Fang membuka pintu dan masuk tanpa salam yang terucap dari bibirnya, dengan asal menutup pintu 'tuk kembali terkunci dan segera melepas sepatu. Meletakkannya rapi di rak paling atas. Semua ini ia lakukan tanpa bersuara. Bisu.

Kaki berlapis kaosnya kemudian berderap menyusuri lantai keramik rumah yang berlapis debu. Tak terurus. Terkesan tak dihuni. Tapi begitulah rumahnya; sepi dan kotor. Fang tak memberi ketidak bersihan ini lirikan maupun dipikirkannya. Terbiasa.

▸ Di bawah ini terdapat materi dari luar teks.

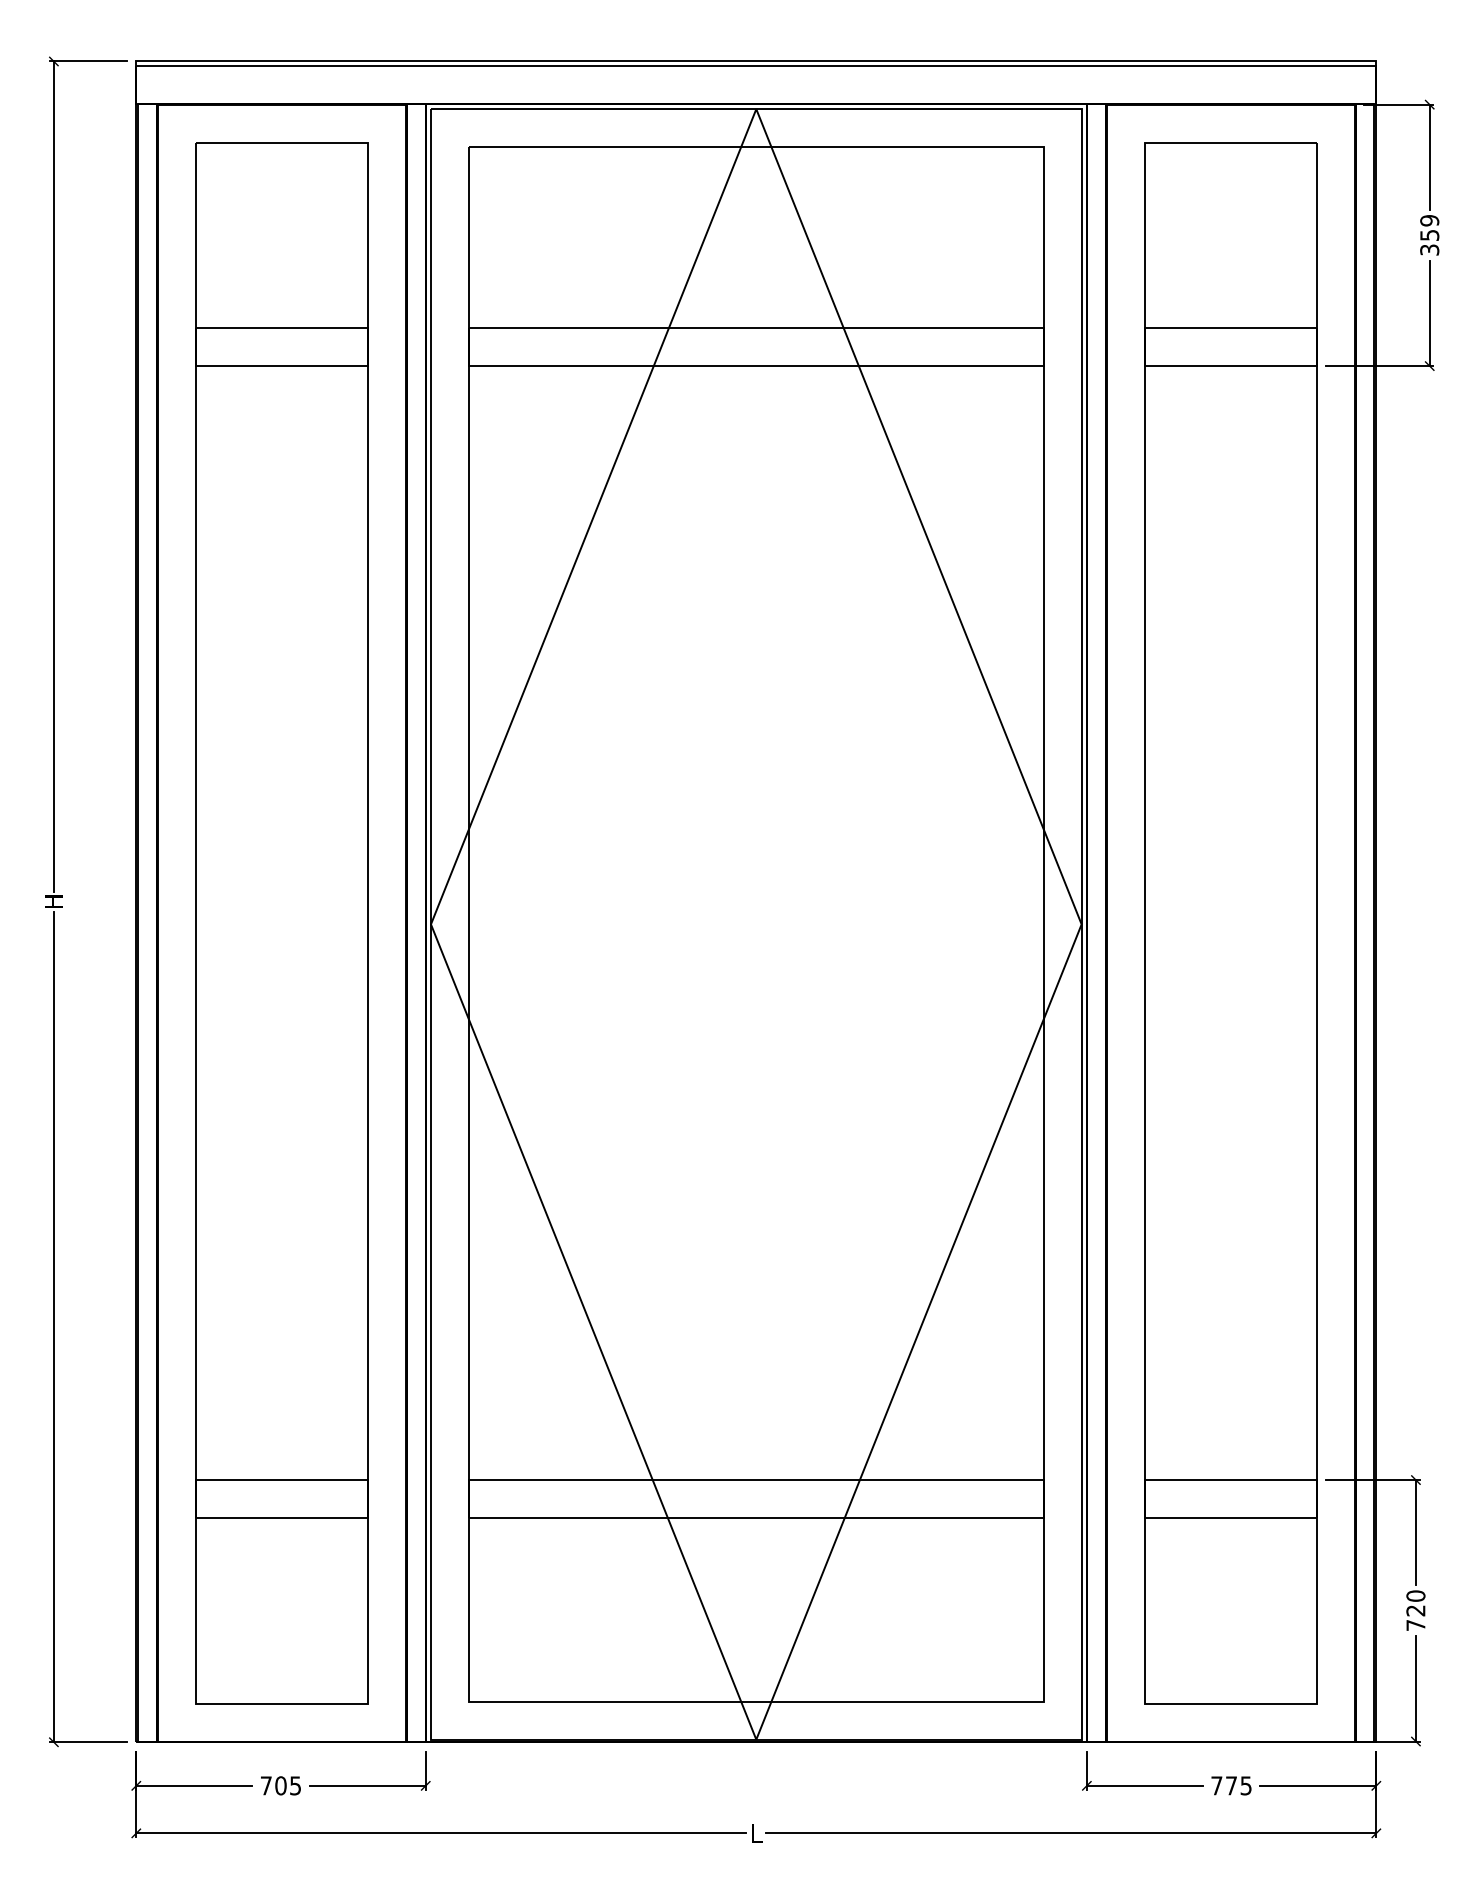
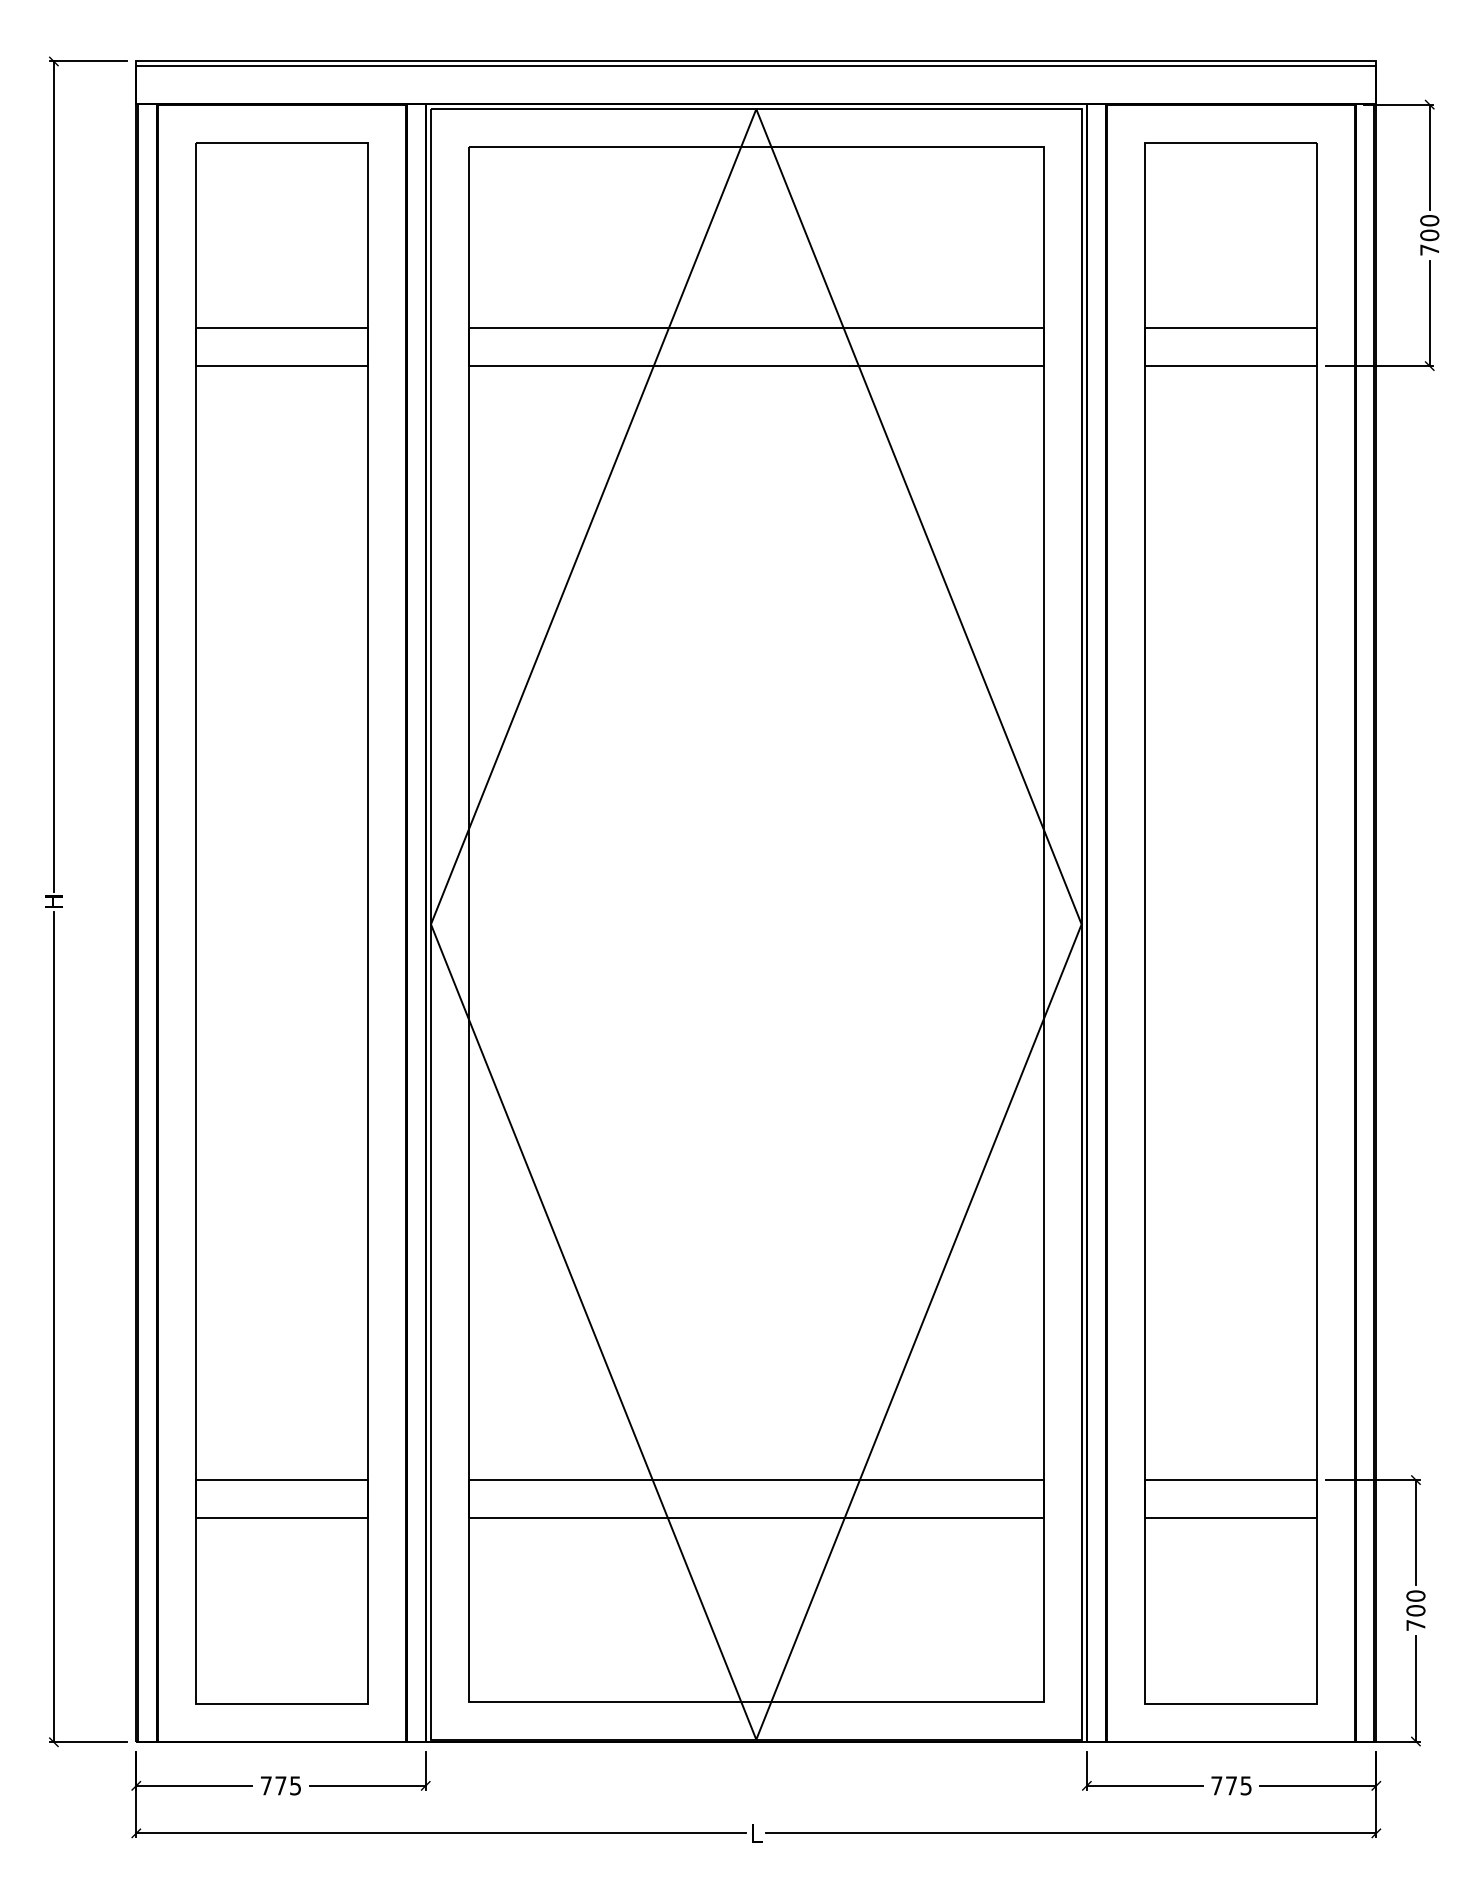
text at (1429, 235): 359 -> 700
text at (1415, 1610): 720 -> 700
text at (280, 1785): 705 -> 775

Bocah lelaki menghampiri umur seorang remaja itu segara menaiki anak tangga rumahnya, hendak menuju kamarnya. Namun ia mendadak terhenti. Sebuah kalender yang tertempel di dinding berseberangan dengan tangga menangkap perhatiannya.

Sebuah nomor terbulati marker merah dikalender tersebut.

13 April.

Besok, pikir Fang.

Melentikkan bahunya, ia kembali berjalan tanpa memandang dua kali kalender tersebut.


Lupa/Teringat

Adiaz Rue

Boboiboy milik AniMonsta Studio

#HBDOurPrivateShadow


Keesokan harinya Fang memulai harinya dengan pemberat yang serasa bertumpu pada pundaknya. Ia bangun namun masih setengah terlelap. Berjalan menuju kamar mandi tetapi masih memikirkan mimpi.

Aneh. Mimpinya kali ini bahagia. Sayang tak seperti realita.

Memutar keran, ia cipratkan air yang sudah ia mangkukkan ditangan 'tuk membasuh wajahya. Mengusir kantuk yang tersisa seketika. Memutar kembali keran, Fang tatap banyangnnya di cermin.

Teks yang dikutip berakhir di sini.